I haven't looked for a good counter-example, but instead I can offer you a version that I believe works and that's based on the standard tools available. I'll post only the changed parts, my whole testing code is available here:
import Control.Monad.RWS
import Control.Monad.Fix (MonadFix(..))
import qualified Data.Foldable as F
import qualified Data.Sequence as S
import Text.Printf (printf)
-- ...
The state is the current location and the writer monoid is a sequence of instructions (I used Seq
rather than []
, because of the possibly bad performance of ++
for long lists; you could also use DList
if desired):
newtype Assembler a = Assembler (RWS () (S.Seq Instruction) Word16 a)

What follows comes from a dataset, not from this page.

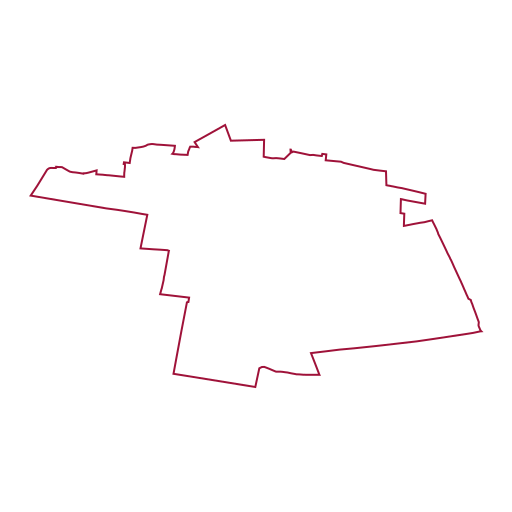 the district of Deveselu, Olt, Romania
{"feature_id": "2599482B83745956221005", "entity_name": "Deveselu", "entity_type": "district", "adm_level": 2, "iso_a3": "ROU", "parent_name": "Romania", "parent_adm1": "Olt", "projection": "natural_earth1", "projection_center": [24.397, 44.055], "detail": "fine", "context": "isolated", "style": "outline", "palette": "rose", "viewbox_px": 512, "rotation_deg": 0, "n_neighbors": 0, "source": "geoboundaries", "source_scale": "gbopen_adm2", "svg_char_len": 3751}
<svg xmlns="http://www.w3.org/2000/svg" viewBox="0 0 512 512"><path d="M319.4,374.8L319.3,374.6L319.1,374.1L318.5,372.4L315.0,363.3L311.0,353.1L326.0,351.3L339.7,349.6L354.2,348.3L375.2,346.1L382.4,345.3L416.5,341.4L434.4,338.8L468.1,333.7L473.1,332.9L480.1,331.4L481.3,331.3L480.9,330.9L480.3,330.0L479.8,328.8L479.3,327.6L478.8,326.5L478.5,325.3L478.5,324.9L478.6,324.3L478.8,322.2L478.7,321.8L477.5,318.6L476.3,315.2L475.1,311.9L473.7,308.3L473.1,306.6L472.3,304.2L471.4,302.1L471.0,300.8L470.9,300.4L470.8,300.0L468.4,298.7L467.6,296.8L467.1,295.7L466.6,294.7L465.0,290.9L464.2,289.2L463.5,287.5L462.5,285.2L461.9,283.8L461.5,283.0L460.8,281.3L460.2,280.1L459.1,277.8L458.6,276.7L457.3,273.9L456.2,271.5L455.0,268.9L454.2,267.2L452.5,263.3L451.0,260.0L450.4,259.0L450.2,258.6L450.0,258.0L449.6,257.2L449.1,256.2L448.4,254.9L447.5,253.2L446.7,251.4L445.1,248.0L444.0,245.7L443.0,243.6L440.1,237.6L438.3,234.1L438.1,233.4L438.0,233.0L437.9,232.6L437.6,231.9L436.9,230.3L436.6,229.4L433.8,223.7L433.2,222.6L432.1,220.3L428.3,221.2L424.4,222.2L420.0,222.8L417.4,223.3L414.6,223.8L412.5,224.2L410.1,224.7L407.5,225.2L405.6,225.6L404.4,225.8L403.9,225.9L403.9,224.7L404.0,222.0L404.1,219.2L404.3,213.7L400.5,213.1L400.9,199.1L407.4,200.5L425.1,203.7L425.6,193.8L419.2,192.2L412.9,190.7L408.6,189.7L404.3,188.7L401.8,188.1L400.5,187.9L399.9,187.8L398.0,187.5L396.5,187.2L395.7,187.0L394.2,186.7L392.8,186.4L391.5,186.2L390.3,185.9L389.6,185.8L389.1,185.7L388.4,185.6L387.8,185.5L386.4,185.2L386.0,171.3L379.9,170.6L373.5,169.8L370.7,169.1L361.6,167.0L358.6,166.3L357.2,166.0L343.7,162.9L341.0,161.7L336.5,161.3L325.7,160.3L326.3,154.4L322.3,153.9L321.8,156.0L319.1,155.7L316.4,155.4L313.2,154.9L310.0,155.1L301.7,153.3L293.5,151.6L292.1,152.2L290.8,149.6L290.5,149.6L290.7,152.8L284.3,159.0L279.5,158.4L276.3,158.1L272.9,158.3L271.5,158.2L265.4,157.1L263.7,156.7L264.1,139.8L230.9,140.7L225.1,125.0L224.4,125.4L199.2,139.5L195.1,141.8L194.6,142.1L197.9,147.1L197.2,147.0L195.1,146.9L193.5,146.7L191.3,146.7L190.2,146.7L189.7,147.7L189.1,149.4L188.3,151.2L188.1,152.0L187.6,154.9L180.4,154.6L176.1,154.2L173.9,154.1L172.4,153.8L172.8,153.4L173.2,152.8L173.8,151.4L174.4,149.4L174.7,147.6L174.8,146.9L174.9,145.8L160.9,144.8L156.8,144.6L154.1,144.2L153.3,144.1L152.1,144.0L150.9,144.1L148.9,144.4L147.6,144.7L145.7,145.8L143.3,146.6L140.8,147.1L138.0,147.5L135.4,147.9L132.6,147.8L132.2,150.6L131.0,155.6L130.4,158.2L129.7,163.0L124.0,162.3L123.7,164.0L124.9,164.3L125.0,165.5L124.9,167.9L124.8,168.2L124.7,169.5L124.4,172.1L124.3,172.4L124.2,174.8L124.2,176.8L119.7,176.4L109.1,175.3L107.0,175.2L105.3,175.0L104.1,174.9L103.5,174.8L102.5,174.7L100.8,174.6L96.3,174.3L96.6,170.4L93.0,171.4L88.2,172.7L85.9,173.2L83.5,173.3L83.4,173.7L80.5,173.2L78.6,172.9L75.8,172.5L72.5,172.2L70.1,171.7L69.6,171.5L68.0,170.6L66.4,169.7L62.1,167.2L61.2,167.1L57.1,167.0L56.9,167.0L56.8,166.8L56.5,166.8L56.7,167.1L56.1,167.9L55.8,167.9L55.6,168.0L54.0,168.0L53.1,168.0L51.6,167.9L50.2,168.0L49.1,168.3L48.0,169.0L47.5,169.4L46.9,170.0L46.2,171.2L37.3,185.7L30.7,195.6L106.3,208.4L117.0,209.8L124.2,210.9L134.1,212.5L141.8,213.9L147.3,214.8L142.4,238.9L140.5,248.4L153.4,249.3L160.4,249.7L167.4,250.2L168.9,250.8L168.8,251.1L164.5,275.0L164.0,276.8L163.6,280.2L161.7,288.6L161.5,289.0L160.1,294.2L189.1,297.6L188.4,302.0L187.3,302.1L187.1,302.2L186.9,302.4L186.9,302.5L182.1,327.4L181.5,330.5L176.4,358.0L173.5,373.8L185.4,375.7L255.3,387.0L259.3,368.3L260.7,367.6L261.9,367.0L264.3,366.9L266.7,367.8L269.5,368.9L272.5,370.2L275.1,371.3L276.2,371.7L279.0,371.7L280.9,371.7L282.9,371.9L284.9,372.2L287.5,372.5L291.1,373.3L295.0,374.0L296.4,374.3L299.5,374.4L302.9,374.7L306.5,374.8L312.1,374.8L314.9,374.8L319.4,374.8Z" fill="none" stroke="#9f1239" stroke-width="2"/></svg>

deriving (Functor, Applicative, Monad, MonadFix)
{- Append the list of instructions to the code stream. -}
append :: [Instruction] -> Assembler ()
append xs = Assembler . rws $ \_ loc -> ((), loc + (i# . length $ xs), S.fromList xs)
asm :: Assembler () -> AsmState
asm (Assembler proc) =
let (location, code) = execRWS proc () 0
in AsmState { _code = F.toList code
, _location = A location
, _codeHistory = [] -- I just ignored this field ...
}
instance Instructions Assembler where
-- all same as before, except
label = A <$> Assembler get
Now it'd probably make more sense to rename AsmState
to something like AsmResult
.
Also instead of using Location
with partial functions, I'd suggest to use just Word16
as I did, or define a newtype that captures just location and then use it in Operand
. This makes the code safer and cleaner.
(In any case it'd be good to have a test suite that'd test for issues like this.)